Ray Gun magazine/David Carson
Ray Gun produced over sixty issues from 1992 to 2000.
print magazine
Print is a bimonthly American magazine about visual culture and design and it was first published in 1940. Print views commercial, social and environmental design; the good, the bad and the ugly.
Pntri is a general interest magazine, written by cultural reporters and critics who look at design in its social, political and historical context. Print has a wide range of audience, from designers to art directors, illustrators and photographers, educators and students. Print has undergone a complete redesign in 2005.
emigre_layout
‘Featured in this issue is the work of graduate and undergraduate graphic design students at California Institute of the Arts in Valencia, California. Because we are always interested in what the future of graphic design might bring, every once in a while Emigre focuses on a particular design school whose work we feel might have an impact on the development of design.
This issue consists of actual school assignments whose mechanical parameters were slightly altered to fit the page size and printing restrictions of Emigre magazine.

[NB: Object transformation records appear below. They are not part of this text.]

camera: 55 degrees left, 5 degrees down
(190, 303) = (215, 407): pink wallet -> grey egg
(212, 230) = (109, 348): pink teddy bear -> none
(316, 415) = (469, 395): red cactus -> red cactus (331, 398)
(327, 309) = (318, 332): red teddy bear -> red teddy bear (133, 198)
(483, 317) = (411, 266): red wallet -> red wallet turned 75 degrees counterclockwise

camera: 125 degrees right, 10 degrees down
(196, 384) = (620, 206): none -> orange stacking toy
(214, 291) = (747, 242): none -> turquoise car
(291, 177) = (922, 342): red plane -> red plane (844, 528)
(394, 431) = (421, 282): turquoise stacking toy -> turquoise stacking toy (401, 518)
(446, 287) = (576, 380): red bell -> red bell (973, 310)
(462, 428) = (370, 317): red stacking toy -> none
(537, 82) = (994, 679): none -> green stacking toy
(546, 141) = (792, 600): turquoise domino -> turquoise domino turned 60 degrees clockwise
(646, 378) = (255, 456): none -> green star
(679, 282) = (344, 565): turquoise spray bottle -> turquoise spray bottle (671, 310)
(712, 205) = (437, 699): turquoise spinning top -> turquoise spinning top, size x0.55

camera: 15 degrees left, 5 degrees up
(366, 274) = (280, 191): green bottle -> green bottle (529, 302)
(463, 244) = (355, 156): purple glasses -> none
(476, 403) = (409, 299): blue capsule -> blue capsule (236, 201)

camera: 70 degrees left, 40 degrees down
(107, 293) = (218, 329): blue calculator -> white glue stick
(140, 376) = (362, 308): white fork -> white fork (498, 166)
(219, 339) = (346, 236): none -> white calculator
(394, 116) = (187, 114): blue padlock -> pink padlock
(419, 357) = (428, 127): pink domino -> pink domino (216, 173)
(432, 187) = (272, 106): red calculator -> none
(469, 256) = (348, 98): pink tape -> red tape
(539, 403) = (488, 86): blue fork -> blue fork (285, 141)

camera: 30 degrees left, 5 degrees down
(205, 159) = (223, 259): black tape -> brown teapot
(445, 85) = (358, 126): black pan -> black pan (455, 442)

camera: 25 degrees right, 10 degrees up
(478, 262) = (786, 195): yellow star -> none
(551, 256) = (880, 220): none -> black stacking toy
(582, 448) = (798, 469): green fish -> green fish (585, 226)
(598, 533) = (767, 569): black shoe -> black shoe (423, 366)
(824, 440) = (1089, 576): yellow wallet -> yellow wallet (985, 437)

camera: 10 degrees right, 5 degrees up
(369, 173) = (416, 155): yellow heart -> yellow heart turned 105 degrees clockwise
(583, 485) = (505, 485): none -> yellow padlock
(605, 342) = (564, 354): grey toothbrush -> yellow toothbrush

The student projects featured include interpretations of critical writings in graphic design, both visually and verbally, as well as projects ranging from typeface designs to the design of the cover of Emigre magazine’.
Emigre 13 (1989)
It’s time for the Big Bens, wooden shoes, Eiffel Towers, lederhosen, cowboys and Indians, towers of Pisa, bowler hats, kangaroos, and exotic beaches to move over. For this issue, designers from around the world update their national symbols. Featuring work by Wolfgang Weingart, Rick Valicenti, Neville Brody, Steven R. Gilmore, John Weber, Malcolm Garrett, Jeffery Keedy, Mitsuhiro Miyazaki, Allen Hori, Philippe Apeloig, and many others.
Emigre Covers
The magazine has changed formats several times: it was first published quarterly in a large format and each page measured 285 mm x 425 mm, starting with issue 33 each page is about 8.5″ x 11″ , it changed into a multimedia format (a booklet where each page is 133 mm x 210 mm, plus a CD or DVD) starting with issue 60; and finally, starting with issue 65, the magazine became a book format, published twice a year, where each page measures 133 mm x 210 mm.
Emigre magazine
Emigre is a graphic design magazine published by Emigre Graphics in 1984-2005; It was published in California by Dutch-born Rudy Vanderlans who was the art director using fonts designed by his wife Zuzana Licko. Emigre was one of the few publications to use Macintosh computers and had a large influence on graphic designers. It had a variety of layouts, used guest designers and opinionated articles that had a effect on other design publications.
The magazine had a focus to people that migrated out from other countries, but often carries a connotation of politico-social self-exile. The first eight issues were concerned with boundaries, international culture, travel accounts and alienation. Also the first eight issues incorporated a dynamic aesthetic that caught the attention of designers and led to the next stage of the magazines revolution.
In the very first issue, the magazine explored design as a subject devoting issues in typography and graphic designers. Therefore Emigre became a blackboard of essays and writings on design. The magazine changed its format in 1995 and from its over-sized layout it went down to a more friendlier text book format. The magazine kept its character until 2001.
Emigre then took a 180 degrees turn with four re-formated issues in 2001 and 2002 that included one DVD and three CD’S featuring music.
The last six issues of Emigre where co-published by Princeton Architectural Press as small soft-cover books. The last issue titled The End was published in 2005. Overall the magazine had a complete series of 69 issues.